Ces pilotes ont utilisé différentes tactiques pour s'adapter à la situation et à l'adversaire. Sur la piste, sur la grille, à travers les médias, en conférence de presse et en testant la loyauté d'un coéquipier, tous ces moyens ont été utilisés pour atteindre le but ultime : le titre mondial. Certains ont réussi, d'autres non.

Le double Champion du Monde 500cc Barry Sheene était un maître en la matière. Lors des grands rendez-vous en Grande-Bretagne, il arrivait sur la grille de départ en fumant une cigarette avec son casque déjà enfilé. Il y avait fait percer un trou à l'avant pour y insérer une cigarette. Il marchait le long de la première ligne et secouait la tête en vérifiant le choix des pneus et du pignon arrière de son adversaire. Barry avait également les médias dans sa poche et donnait du fil à retordre à ses principaux rivaux dans la presse écrite. Cela ne fonctionnait pas sur tout le monde comme par exemple Kenny Roberts, qui trouvait ça plutôt amusant. L'Américain chipera le titre mondial à Barry avant d'en remporter deux autres.

En piste, Kenny a essayé tous les stratagèmes possibles pour reconquérir son titre mondial lors d'un affrontement avec Freddie Spencer à Imola en 1983. Sur le circuit italien, où Kenny a fait ses débuts en Europe neuf ans plus tôt, il a obligation de gagner pour empêcher Spencer de devenir le plus jeune Champion du Monde 500cc de l'histoire. Une deuxième place derrière Kenny donnerait le titre à Freddie. Ils s'échangent la tête, Kenny augmentant et ralentissant constamment le rythme, espérant que Freddie chute ou qu'Eddie Lawson les rattrape et relègue Freddie au troisième rang. Cela n'arrivera pas, et la deuxième place de Freddie lui permet de remporter le titre, tandis que Kenny prend sa retraite.

Être le coéquipier de Phil Read ne signifie pas être exempté de batailles psychologiques, comme Bill Ivy a pu le constater en 1968. Les coéquipiers de Yamaha ont conclu un accord selon lequel Read remporterait le titre mondial 125cc et Ivy celui des 250cc. Ivy a respecté sa part du marché puisque Read a été couronné Champion du Monde 125cc, mais ce dernier est revenu sur l'accord concernant les 250cc. Lors de l'ultime manche à Monza, Read remporte la course face à Ivy. Ce dernier est dévasté et prend sa retraite, avant d'être tué un an plus tard en course pour son retour. De son côté, Read a continué à gagner des titres et à contrarier ses coéquipiers.

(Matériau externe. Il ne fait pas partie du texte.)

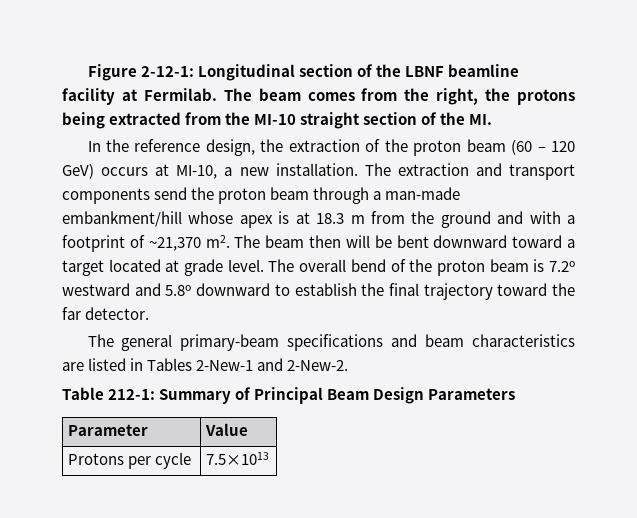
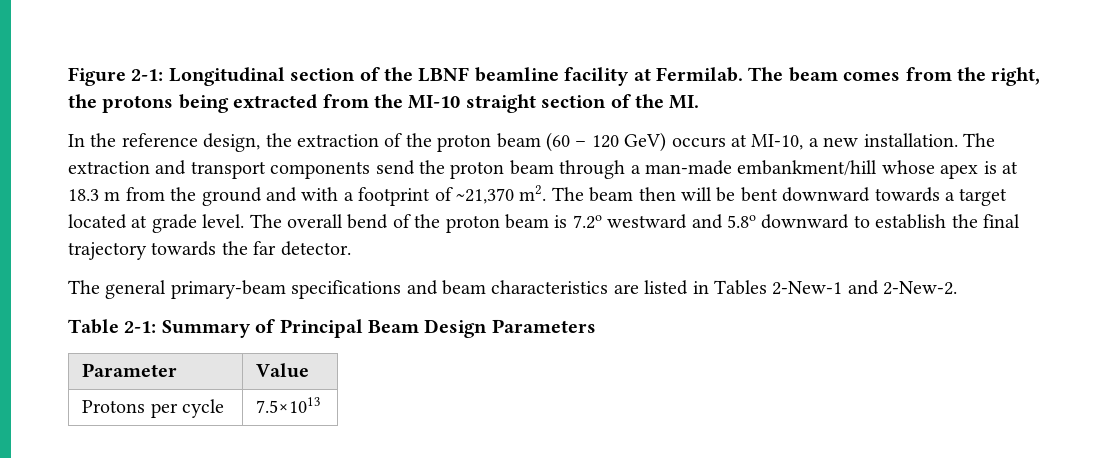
[140,66,194,77] 2-12-1: -> [131,69,164,81] 2-1:
[512,235,563,248] toward -> [874,187,940,202] towards
[497,283,548,296] toward -> [151,241,217,256] towards
[108,389,156,400] 212-1: -> [124,321,157,333] 2-1:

Avec neuf couronnes mondiales, Valentino Rossi faisait forcément partie de ce club. Le n°46 a pris le dessus sur son rival Max Biaggi, tant sur la piste qu'en dehors, grâce à un pilotage exceptionnel mais également en utilisant sa tête. L'Italien a fait de même avec Sete Gibernau après une altercation au Qatar en 2004. Lors de la conférence de presse organisée une semaine plus tard en Malaisie, Rossi a déclaré à Gibernau et aux médias du monde entier que l'Espagnol ne gagnerait plus jamais de Grand Prix, et c'est ce qu'il s'est passé.

Les choses ne se sont pas passées de la même manière 11 ans plus tard dans la même salle de presse à Sepang. Rossi a lancé une pique cinglante à Marc Márquez à propos de la course à Phillip Island une semaine plus tôt. Toutefois, Márquez a tenu bon et la bagarre s'est terminée sur la piste, tournant finalement en défaveur de Rossi. Son accrochage avec Márquez, ainsi qu'une autre pénalité, l'ont contraint à prendre le départ de la manche finale à Valence depuis la dernière ligne. Il a finalement terminé quatrième mais a perdu le titre au profit de son coéquipier Jorge Lorenzo.

Les batailles psychologiques ne fonctionnent pas toujours, mais elles existent et existeront toujours.